_ASSIGNMENT_.
Below are records; reproduce exactly the lines from the one that has "left shoulder: (353, 294)" through the one that has "right back paw: (194, 363)", ends included, and nothing more.

* * *

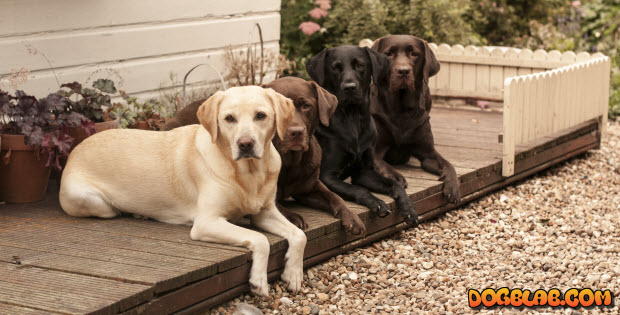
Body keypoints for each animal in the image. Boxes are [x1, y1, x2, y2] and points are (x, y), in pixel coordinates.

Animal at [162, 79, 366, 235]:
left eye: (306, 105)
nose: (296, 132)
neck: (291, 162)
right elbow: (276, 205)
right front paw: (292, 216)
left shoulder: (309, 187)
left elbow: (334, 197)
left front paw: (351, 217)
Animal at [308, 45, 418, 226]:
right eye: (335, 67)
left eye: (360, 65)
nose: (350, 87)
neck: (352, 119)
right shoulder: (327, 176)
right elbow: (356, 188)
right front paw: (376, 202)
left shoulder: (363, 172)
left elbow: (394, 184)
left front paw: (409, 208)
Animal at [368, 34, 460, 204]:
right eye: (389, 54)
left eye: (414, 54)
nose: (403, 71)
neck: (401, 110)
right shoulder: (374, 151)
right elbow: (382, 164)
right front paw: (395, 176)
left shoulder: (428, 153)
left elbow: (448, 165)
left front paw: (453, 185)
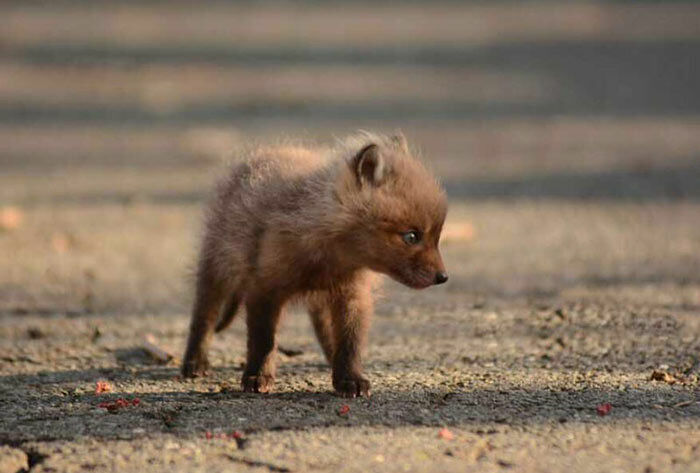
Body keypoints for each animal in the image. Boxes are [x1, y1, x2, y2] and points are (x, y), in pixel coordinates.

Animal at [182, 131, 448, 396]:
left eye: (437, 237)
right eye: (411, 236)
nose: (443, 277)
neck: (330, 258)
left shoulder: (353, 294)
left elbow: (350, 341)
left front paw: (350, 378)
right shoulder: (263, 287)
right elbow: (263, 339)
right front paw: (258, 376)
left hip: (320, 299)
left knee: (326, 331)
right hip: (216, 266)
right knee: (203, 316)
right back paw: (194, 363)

* * *

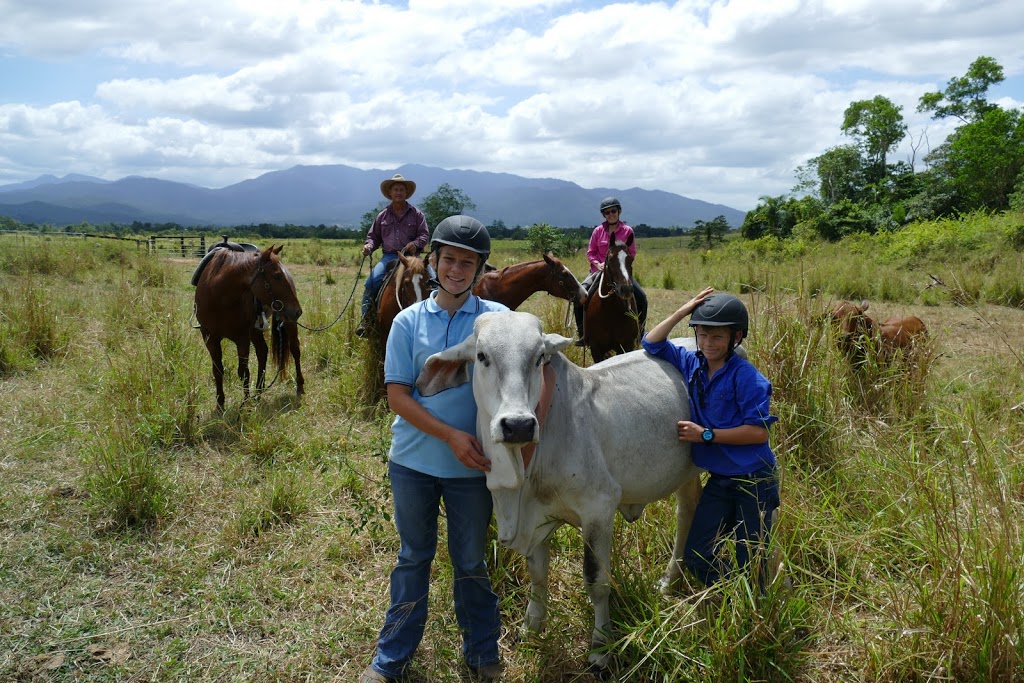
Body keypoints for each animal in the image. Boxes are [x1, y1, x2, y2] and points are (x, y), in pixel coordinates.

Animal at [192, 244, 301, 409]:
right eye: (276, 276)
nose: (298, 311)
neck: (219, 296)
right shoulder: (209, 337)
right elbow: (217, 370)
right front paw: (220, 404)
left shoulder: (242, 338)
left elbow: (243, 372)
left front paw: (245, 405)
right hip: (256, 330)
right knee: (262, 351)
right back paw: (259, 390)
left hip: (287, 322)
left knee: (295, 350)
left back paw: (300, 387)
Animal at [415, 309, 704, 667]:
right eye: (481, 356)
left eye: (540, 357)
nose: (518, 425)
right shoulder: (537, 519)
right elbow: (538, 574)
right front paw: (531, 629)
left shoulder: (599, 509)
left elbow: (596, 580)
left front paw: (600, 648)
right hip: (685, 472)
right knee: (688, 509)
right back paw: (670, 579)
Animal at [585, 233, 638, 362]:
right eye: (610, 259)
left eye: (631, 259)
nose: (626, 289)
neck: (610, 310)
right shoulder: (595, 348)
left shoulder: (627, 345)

* * *

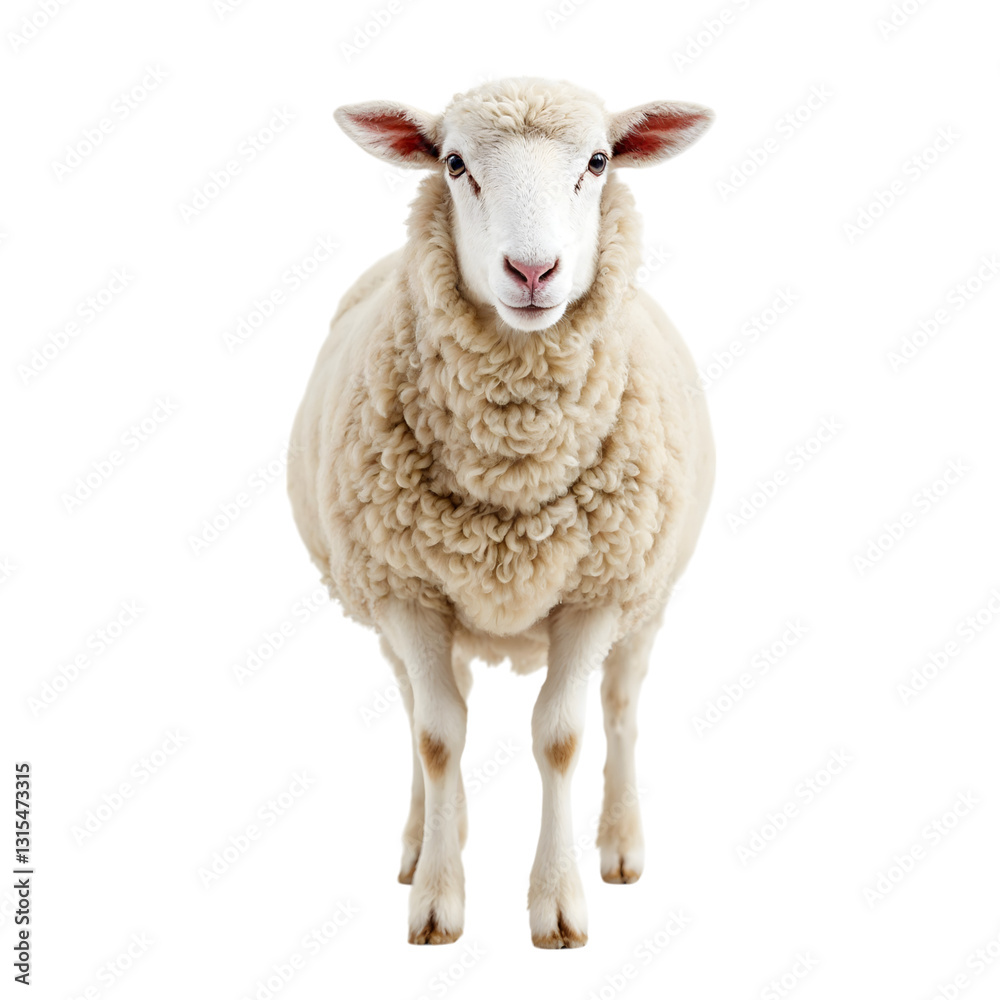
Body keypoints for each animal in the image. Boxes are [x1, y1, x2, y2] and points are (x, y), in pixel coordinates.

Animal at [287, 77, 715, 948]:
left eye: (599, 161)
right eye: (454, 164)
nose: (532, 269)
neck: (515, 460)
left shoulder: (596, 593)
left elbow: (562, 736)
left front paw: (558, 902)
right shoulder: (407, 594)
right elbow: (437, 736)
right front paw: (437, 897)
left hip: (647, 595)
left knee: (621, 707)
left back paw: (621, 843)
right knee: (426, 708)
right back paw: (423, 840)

* * *

_OUTPUT FOR THIS EXERCISE_.
left shoulder: (353, 294)
left elbow: (350, 341)
left front paw: (350, 378)
right shoulder: (263, 287)
right elbow: (263, 339)
right front paw: (258, 376)
left hip: (320, 299)
left knee: (326, 331)
right hip: (216, 266)
right knee: (203, 316)
right back paw: (194, 363)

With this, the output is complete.